- [DIRECTIONS]: Every entry must reappear in your answer exactly as written, though its pictures must not.
[EXTRACTED MATERIAL Boundary: Start]
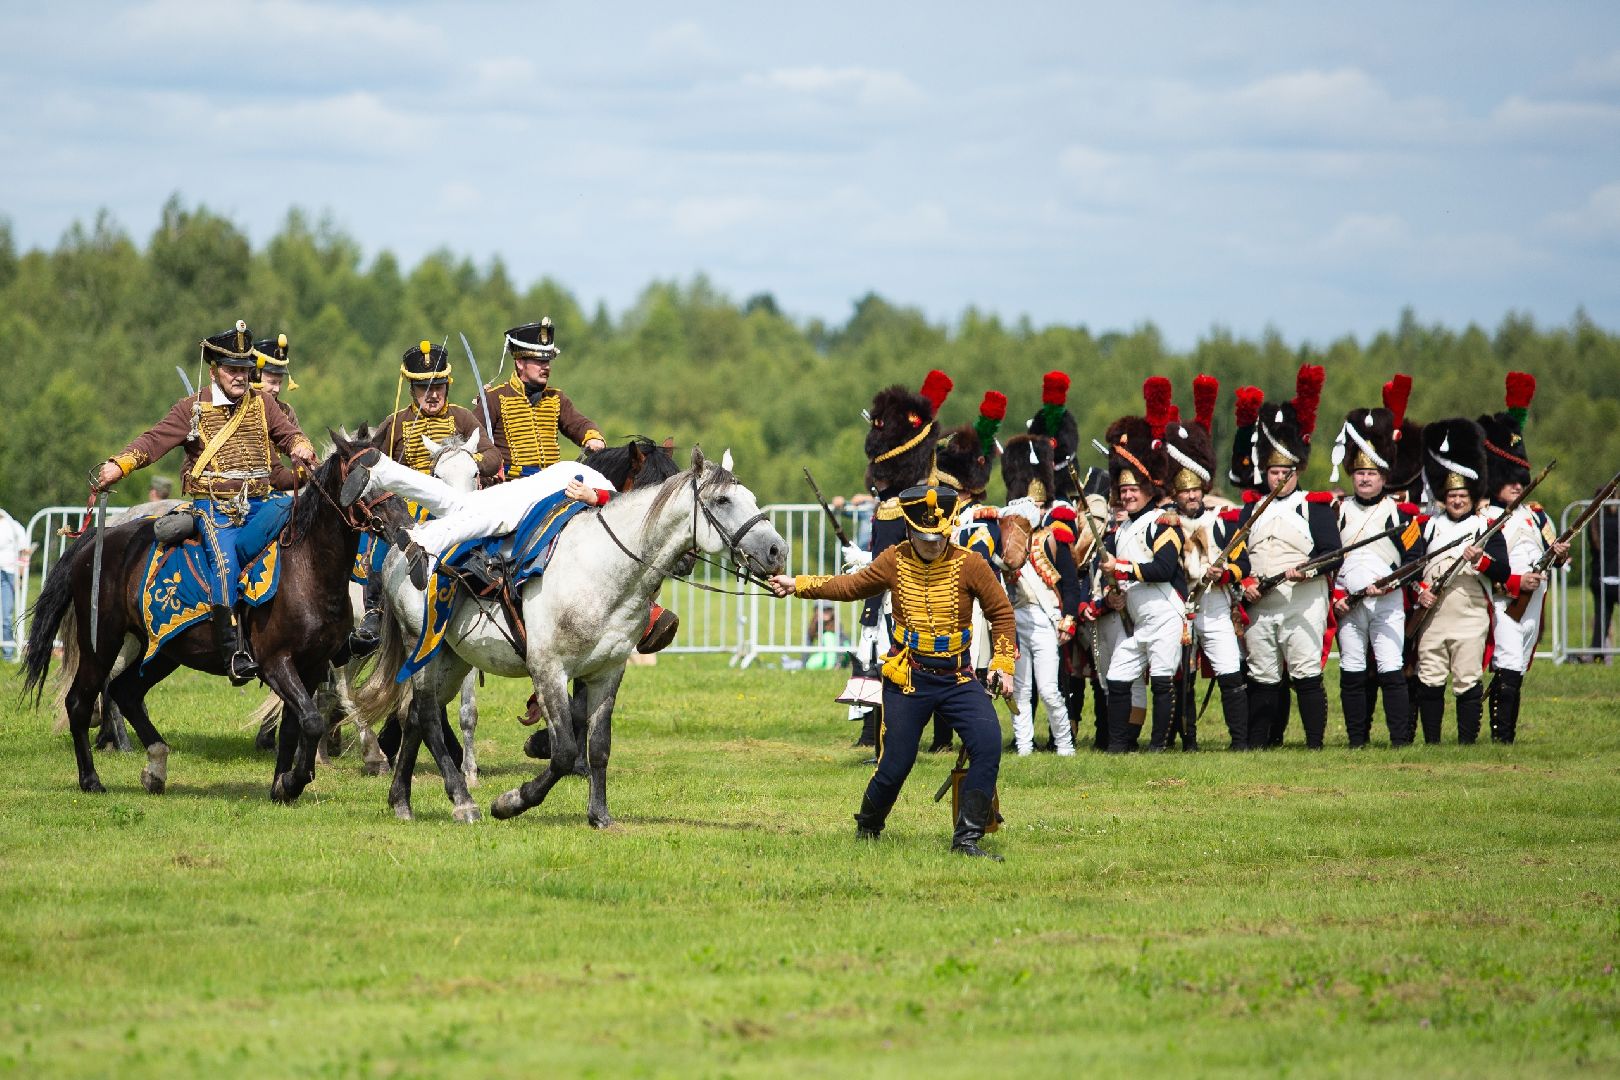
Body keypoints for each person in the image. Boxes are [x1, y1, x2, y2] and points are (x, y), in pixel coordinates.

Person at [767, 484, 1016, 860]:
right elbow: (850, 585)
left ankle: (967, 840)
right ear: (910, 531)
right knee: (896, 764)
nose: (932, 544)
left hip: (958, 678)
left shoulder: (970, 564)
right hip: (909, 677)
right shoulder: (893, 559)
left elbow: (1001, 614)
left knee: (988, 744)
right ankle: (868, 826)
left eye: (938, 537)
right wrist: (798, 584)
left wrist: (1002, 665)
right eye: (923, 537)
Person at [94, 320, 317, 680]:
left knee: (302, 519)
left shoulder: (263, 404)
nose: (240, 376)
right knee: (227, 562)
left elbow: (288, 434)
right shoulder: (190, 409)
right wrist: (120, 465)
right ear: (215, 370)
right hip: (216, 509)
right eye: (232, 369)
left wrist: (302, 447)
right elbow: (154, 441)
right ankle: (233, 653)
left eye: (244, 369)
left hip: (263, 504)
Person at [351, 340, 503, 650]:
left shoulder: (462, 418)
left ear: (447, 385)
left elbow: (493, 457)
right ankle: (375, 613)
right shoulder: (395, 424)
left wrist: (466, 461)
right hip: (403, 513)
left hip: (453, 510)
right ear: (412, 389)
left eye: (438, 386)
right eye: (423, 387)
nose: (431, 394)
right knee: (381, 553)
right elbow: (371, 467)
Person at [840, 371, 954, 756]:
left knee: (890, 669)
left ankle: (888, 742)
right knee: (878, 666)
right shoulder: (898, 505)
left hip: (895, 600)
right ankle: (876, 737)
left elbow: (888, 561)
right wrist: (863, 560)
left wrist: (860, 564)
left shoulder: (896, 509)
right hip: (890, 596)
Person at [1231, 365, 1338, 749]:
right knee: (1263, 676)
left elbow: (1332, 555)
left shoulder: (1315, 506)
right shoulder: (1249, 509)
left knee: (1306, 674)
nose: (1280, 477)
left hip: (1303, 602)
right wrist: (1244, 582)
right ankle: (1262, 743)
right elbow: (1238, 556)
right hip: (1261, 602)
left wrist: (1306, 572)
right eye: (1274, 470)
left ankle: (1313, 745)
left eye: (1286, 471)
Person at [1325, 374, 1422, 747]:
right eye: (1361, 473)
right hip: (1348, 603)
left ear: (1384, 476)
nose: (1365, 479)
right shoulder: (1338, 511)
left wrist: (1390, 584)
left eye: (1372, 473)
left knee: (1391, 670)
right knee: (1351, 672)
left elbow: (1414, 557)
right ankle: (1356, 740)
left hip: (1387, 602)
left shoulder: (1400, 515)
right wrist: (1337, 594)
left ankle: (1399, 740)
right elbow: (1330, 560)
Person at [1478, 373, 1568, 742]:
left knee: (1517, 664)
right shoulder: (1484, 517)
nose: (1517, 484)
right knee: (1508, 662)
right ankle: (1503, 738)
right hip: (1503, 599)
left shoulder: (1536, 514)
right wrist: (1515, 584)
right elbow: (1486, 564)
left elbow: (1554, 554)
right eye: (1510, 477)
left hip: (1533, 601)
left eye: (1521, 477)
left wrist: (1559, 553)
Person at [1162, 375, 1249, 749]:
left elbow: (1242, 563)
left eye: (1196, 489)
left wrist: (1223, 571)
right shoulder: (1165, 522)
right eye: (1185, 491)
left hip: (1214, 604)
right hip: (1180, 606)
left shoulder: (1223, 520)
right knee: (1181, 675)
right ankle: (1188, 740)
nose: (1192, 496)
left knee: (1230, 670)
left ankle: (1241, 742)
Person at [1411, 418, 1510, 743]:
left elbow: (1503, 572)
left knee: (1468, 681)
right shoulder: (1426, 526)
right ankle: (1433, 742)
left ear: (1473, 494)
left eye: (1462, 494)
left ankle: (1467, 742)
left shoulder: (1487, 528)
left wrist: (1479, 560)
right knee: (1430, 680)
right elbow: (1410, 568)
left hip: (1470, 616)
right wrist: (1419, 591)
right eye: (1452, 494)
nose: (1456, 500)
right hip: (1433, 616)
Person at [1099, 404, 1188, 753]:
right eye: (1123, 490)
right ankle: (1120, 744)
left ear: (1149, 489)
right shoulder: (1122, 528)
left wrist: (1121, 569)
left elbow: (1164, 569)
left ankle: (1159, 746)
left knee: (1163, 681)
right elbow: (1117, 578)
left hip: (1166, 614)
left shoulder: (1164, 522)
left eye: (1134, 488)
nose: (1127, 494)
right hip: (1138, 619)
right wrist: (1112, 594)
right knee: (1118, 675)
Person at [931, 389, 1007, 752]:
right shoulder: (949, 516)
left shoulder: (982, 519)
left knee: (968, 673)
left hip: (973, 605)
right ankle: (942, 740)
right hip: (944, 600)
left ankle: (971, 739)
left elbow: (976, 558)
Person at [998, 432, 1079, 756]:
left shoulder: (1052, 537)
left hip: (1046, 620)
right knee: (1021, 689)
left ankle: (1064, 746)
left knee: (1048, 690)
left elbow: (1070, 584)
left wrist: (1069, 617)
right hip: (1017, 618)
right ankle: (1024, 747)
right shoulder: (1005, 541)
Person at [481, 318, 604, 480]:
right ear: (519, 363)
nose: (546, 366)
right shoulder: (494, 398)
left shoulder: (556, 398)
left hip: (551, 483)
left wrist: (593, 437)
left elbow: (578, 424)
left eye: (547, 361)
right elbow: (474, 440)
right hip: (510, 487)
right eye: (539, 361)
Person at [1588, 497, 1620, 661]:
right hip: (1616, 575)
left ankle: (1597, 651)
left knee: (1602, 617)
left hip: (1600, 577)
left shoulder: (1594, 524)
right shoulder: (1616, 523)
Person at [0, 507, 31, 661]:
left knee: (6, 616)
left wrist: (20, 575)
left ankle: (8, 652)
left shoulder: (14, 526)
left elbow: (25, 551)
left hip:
[EXTRACTED MATERIAL Boundary: End]
- [RESPONSE BELOW]:
Body keypoints for each person in the image. Boxes are [x1, y1, x2, y2] and points are (x, y), in pixel coordinates.

Person at [767, 484, 1016, 860]:
right elbow: (850, 585)
left ankle: (967, 840)
right ear: (910, 531)
right knee: (896, 764)
nose: (932, 544)
left hip: (958, 678)
left shoulder: (970, 564)
right hip: (909, 677)
right shoulder: (893, 559)
left elbow: (1001, 614)
left knee: (988, 744)
right ankle: (868, 826)
left eye: (938, 537)
right wrist: (798, 584)
left wrist: (1002, 665)
right eye: (923, 537)
Person at [94, 320, 317, 680]:
left knee: (302, 519)
left shoulder: (263, 404)
nose: (240, 376)
right knee: (227, 562)
left elbow: (288, 434)
right shoulder: (190, 409)
right wrist: (120, 465)
right ear: (215, 370)
right hip: (216, 509)
right eye: (232, 369)
left wrist: (302, 447)
right elbow: (154, 441)
right ankle: (233, 653)
left eye: (244, 369)
left hip: (263, 504)
Person at [351, 340, 503, 650]:
left shoulder: (462, 418)
left ear: (447, 385)
left elbow: (493, 457)
right ankle: (375, 613)
right shoulder: (395, 424)
left wrist: (466, 461)
right hip: (403, 513)
left hip: (453, 510)
right ear: (412, 389)
left eye: (438, 386)
right eye: (423, 387)
nose: (431, 394)
right knee: (381, 553)
right elbow: (371, 467)
Person at [840, 371, 954, 756]:
left knee: (890, 669)
left ankle: (888, 742)
right knee: (878, 666)
right shoulder: (898, 505)
left hip: (895, 600)
right ankle: (876, 737)
left elbow: (888, 561)
right wrist: (863, 560)
left wrist: (860, 564)
left shoulder: (896, 509)
right hip: (890, 596)
Person at [1231, 365, 1338, 749]:
right knee: (1263, 676)
left elbow: (1332, 555)
left shoulder: (1315, 506)
right shoulder: (1249, 509)
left knee: (1306, 674)
nose: (1280, 477)
left hip: (1303, 602)
right wrist: (1244, 582)
right ankle: (1262, 743)
right elbow: (1238, 556)
right hip: (1261, 602)
left wrist: (1306, 572)
right eye: (1274, 470)
left ankle: (1313, 745)
left eye: (1286, 471)
Person at [1325, 374, 1422, 747]:
right eye: (1361, 473)
right hip: (1348, 603)
left ear: (1384, 476)
nose: (1365, 479)
right shoulder: (1338, 511)
left wrist: (1390, 584)
left eye: (1372, 473)
left knee: (1391, 670)
right knee: (1351, 672)
left elbow: (1414, 557)
right ankle: (1356, 740)
left hip: (1387, 602)
left shoulder: (1400, 515)
right wrist: (1337, 594)
left ankle: (1399, 740)
right elbow: (1330, 560)
Person at [1478, 373, 1568, 742]:
left knee: (1517, 664)
right shoulder: (1484, 517)
nose: (1517, 484)
right knee: (1508, 662)
right ankle: (1503, 738)
right hip: (1503, 599)
left shoulder: (1536, 514)
right wrist: (1515, 584)
right elbow: (1486, 564)
left elbow: (1554, 554)
right eye: (1510, 477)
left hip: (1533, 601)
left eye: (1521, 477)
left wrist: (1559, 553)
Person at [1162, 375, 1249, 749]:
left elbow: (1242, 563)
left eye: (1196, 489)
left wrist: (1223, 571)
right shoulder: (1165, 522)
right eye: (1185, 491)
left hip: (1214, 604)
right hip: (1180, 606)
left shoulder: (1223, 520)
right knee: (1181, 675)
right ankle: (1188, 740)
nose: (1192, 496)
left knee: (1230, 670)
left ankle: (1241, 742)
Person at [1411, 418, 1510, 743]:
left elbow: (1503, 572)
left knee: (1468, 681)
right shoulder: (1426, 526)
right ankle: (1433, 742)
left ear: (1473, 494)
left eye: (1462, 494)
left ankle: (1467, 742)
left shoulder: (1487, 528)
left wrist: (1479, 560)
right knee: (1430, 680)
right elbow: (1410, 568)
left hip: (1470, 616)
right wrist: (1419, 591)
right eye: (1452, 494)
nose: (1456, 500)
right hip: (1433, 616)
Person at [1099, 404, 1188, 753]:
right eye: (1123, 490)
right ankle: (1120, 744)
left ear: (1149, 489)
right shoulder: (1122, 528)
left wrist: (1121, 569)
left elbow: (1164, 569)
left ankle: (1159, 746)
left knee: (1163, 681)
right elbow: (1117, 578)
left hip: (1166, 614)
left shoulder: (1164, 522)
left eye: (1134, 488)
nose: (1127, 494)
right hip: (1138, 619)
right wrist: (1112, 594)
right knee: (1118, 675)
Person at [931, 389, 1007, 752]:
right shoulder: (949, 516)
left shoulder: (982, 519)
left knee: (968, 673)
left hip: (973, 605)
right ankle: (942, 740)
right hip: (944, 600)
left ankle: (971, 739)
left elbow: (976, 558)
Person at [998, 432, 1079, 756]:
left shoulder: (1052, 537)
left hip: (1046, 620)
right knee: (1021, 689)
left ankle: (1064, 746)
left knee: (1048, 690)
left elbow: (1070, 584)
left wrist: (1069, 617)
right hip: (1017, 618)
right ankle: (1024, 747)
right shoulder: (1005, 541)
Person at [481, 318, 604, 480]:
right ear: (519, 363)
nose: (546, 366)
right shoulder: (494, 398)
left shoulder: (556, 398)
left hip: (551, 483)
left wrist: (593, 437)
left elbow: (578, 424)
left eye: (547, 361)
right elbow: (474, 440)
right hip: (510, 487)
right eye: (539, 361)
Person at [1588, 497, 1620, 661]:
right hip: (1616, 575)
left ankle: (1597, 651)
left knee: (1602, 617)
left hip: (1600, 577)
left shoulder: (1594, 524)
right shoulder: (1616, 523)
Person at [0, 507, 31, 661]:
left knee: (6, 616)
left wrist: (20, 575)
left ankle: (8, 652)
left shoulder: (14, 526)
left elbow: (25, 551)
left hip:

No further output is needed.